The Mimamsakas subscribed to the view that a source of
knowledge can be considered so only when it is exclusive to the information conveyed
or happens to be a primary source. Mimamsakas decreed that the injunctive
statements alone among verbal knowledge can be considered the source of
knowledge. So, they analyzed the nature of imperative and operative forms. Then
there arises a question, whether a verb conveys only an action or an activity
that produces an effect. If so, then how and by what elements such information
as means of accomplishment, method of accomplishment, and the result, etc., are
conveyed and comprehended because an action being tiresome cannot be the end result
or the desired end according to them. The Mimamsakas do not prefer to analyze
the verb ‘shall go’ as ‘a person is required to undergo the action of going’
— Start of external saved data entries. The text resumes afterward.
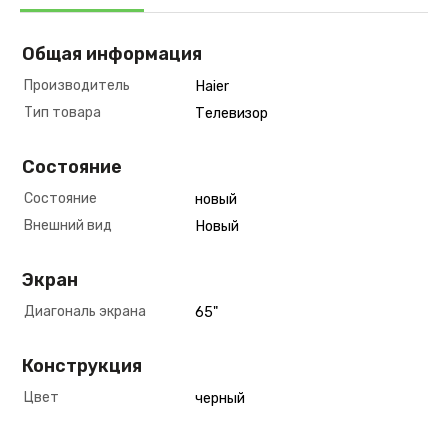
Общая информация
Производитель
Haier
Тип товара
Телевизор
Состояние
Состояние
новый
Внешний вид
Новый
Экран
Диагональ экрана
65"
Конструкция
Цвет
черный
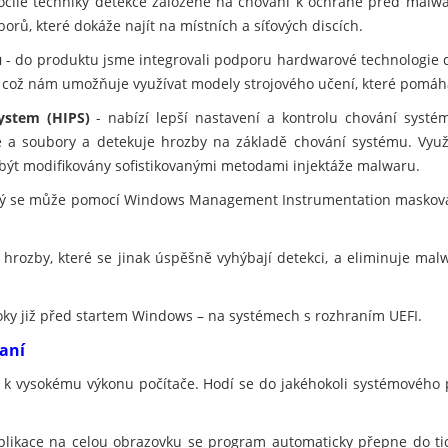
ročilé techniky detekce založené na chování k ochraně před malwar
orů, které dokáže najít na místních a síťových discích.
u
- do produktu jsme integrovali podporu hardwarové technologie 
, což nám umožňuje využívat modely strojového učení, které pomáh
ystem (HIPS)
- nabízí lepší nastavení a kontrolu chování systé
ce a soubory a detekuje hrozby na základě chování systému. Využ
 být modifikovány sofistikovanými metodami injektáže malwaru.
erý se může pomocí Windows Management Instrumentation maskovat
 hrozby, které se jinak úspěšně vyhýbají detekci, a eliminuje ma
oky již před startem Windows – na systémech s rozhraním UEFI.
raní
í k vysokému výkonu počítače. Hodí se do jakéhokoli systémového 
plikace na celou obrazovku se program automaticky přepne do t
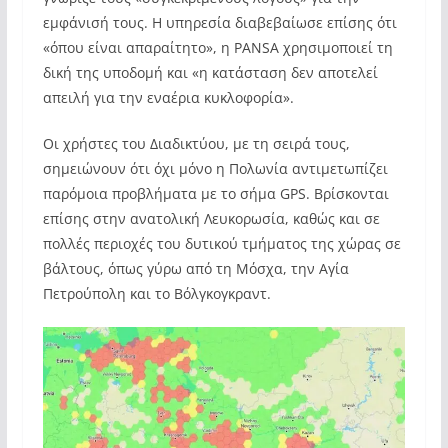
εμφάνισή τους. Η υπηρεσία διαβεβαίωσε επίσης ότι
«όπου είναι απαραίτητο», η PANSA χρησιμοποιεί τη
δική της υποδομή και «η κατάσταση δεν αποτελεί
απειλή για την εναέρια κυκλοφορία».
Οι χρήστες του Διαδικτύου, με τη σειρά τους,
σημειώνουν ότι όχι μόνο η Πολωνία αντιμετωπίζει
παρόμοια προβλήματα με το σήμα GPS. Βρίσκονται
επίσης στην ανατολική Λευκορωσία, καθώς και σε
πολλές περιοχές του δυτικού τμήματος της χώρας σε
βάλτους, όπως γύρω από τη Μόσχα, την Αγία
Πετρούπολη και το Βόλγκογκραντ.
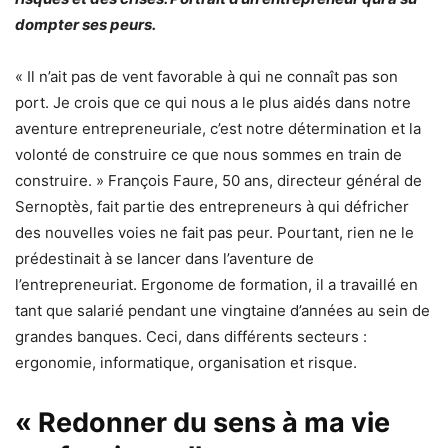
dompter ses peurs.
« Il n’ait pas de vent favorable à qui ne connaît pas son
port. Je crois que ce qui nous a le plus aidés dans notre
aventure entrepreneuriale, c’est notre détermination et la
volonté de construire ce que nous sommes en train de
construire. » François Faure, 50 ans, directeur général de
Sernoptès, fait partie des entrepreneurs à qui défricher
des nouvelles voies ne fait pas peur. Pourtant, rien ne le
prédestinait à se lancer dans l’aventure de
l’entrepreneuriat. Ergonome de formation, il a travaillé en
tant que salarié pendant une vingtaine d’années au sein de
grandes banques. Ceci, dans différents secteurs :
ergonomie, informatique, organisation et risque.
« Redonner du sens à ma vie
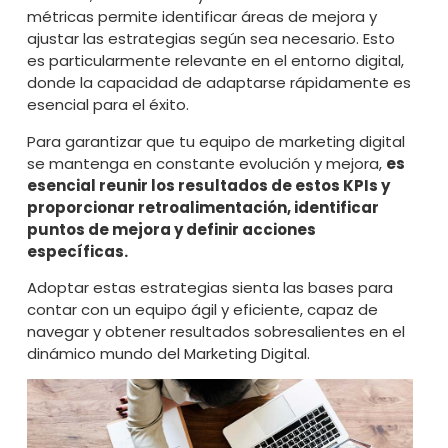
métricas permite identificar áreas de mejora y
ajustar las estrategias según sea necesario. Esto
es particularmente relevante en el entorno digital,
donde la capacidad de adaptarse rápidamente es
esencial para el éxito.
Para garantizar que tu equipo de marketing digital
se mantenga en constante evolución y mejora,
es
esencial reunir los resultados de estos KPIs y
proporcionar retroalimentación, identificar
puntos de mejora y definir acciones
específicas.
Adoptar estas estrategias sienta las bases para
contar con un equipo ágil y eficiente, capaz de
navegar y obtener resultados sobresalientes en el
dinámico mundo del Marketing Digital.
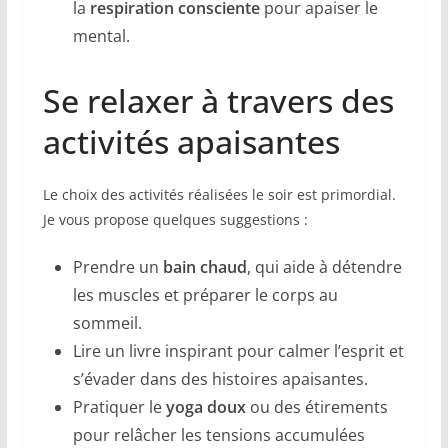
la
respiration consciente
pour apaiser le
mental.
Se relaxer à travers des
activités apaisantes
Le choix des activités réalisées le soir est primordial.
Je vous propose quelques suggestions :
Prendre un
bain chaud
, qui aide à détendre
les muscles et préparer le corps au
sommeil.
Lire un livre inspirant pour calmer l’esprit et
s’évader dans des histoires apaisantes.
Pratiquer le
yoga doux
ou des étirements
pour relâcher les tensions accumulées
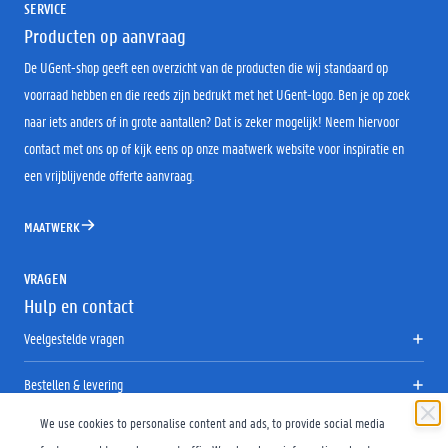
SERVICE
Producten op aanvraag
De UGent-shop geeft een overzicht van de producten die wij standaard op
voorraad hebben en die reeds zijn bedrukt met het UGent-logo. Ben je op zoek
naar iets anders of in grote aantallen? Dat is zeker mogelijk! Neem hiervoor
contact met ons op of kijk eens op onze maatwerk website voor inspiratie en
een vrijblijvende offerte aanvraag.
MAATWERK
VRAGEN
Hulp en contact
Veelgestelde vragen
Bestellen & levering
We use cookies to personalise content and ads, to provide social media
Retourneren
but as ‘the person shall accomplish reaching the destination by going.’ The
action of going, which is treated as the object in the analysis of the verb ‘shall
go’, cannot be the object because it causes tiresomeness and hence cannot be
desired object generally. So they try to interpret it as an instrument of
accomplishment.
An injunction always has two key players. The first is the
person who makes or wants a certain thing to happen and the second is he who is
inclined to bring that to fruition. The first is referred to as bhavayitr
(causal form from the Sanskrit root bhu meaning ‘to be’) and in the case of
Vedic injunctions, this maker or director is said to be Vedic texts themselves –
as they are ‘apaurusheya, uncomposed, eternal. Since the activity of making others
act lies in words, it is called shabdi bhavana (verbal creative energy). Its
object is action itself and is known through the optative suffix helped by
arhtavada (eulogistic statements). All these form one single verbal unit,
expressed as answers for the triad of Sanskrit interrogative pronouns kim
(what), kena (by which), and katham (how). The person thus forced to be
inclined to an activity puts into practice and brings the effect into force. So
the latter is called arthibhavana (creative energy) conducive to the
realization of purpose. Artha here means purpose.
Being creative energy or a productive force, it too requires
three things represented by three Sanskrit interrogative pronouns kim (what), kena
(by which), and katham (how). In the case of arthibhavana, the Sadhya (result)
is some desire ‘reaching heaven’, sadhana (instrument), yajna (sacrifice) and
the like; and itikartavyata, all the subsidiaries or the activities that
constitute the sacrifice.
According to them, injunction means a complete statement
consisting of optative or imperative suffixes and not merely the suffixes themselves.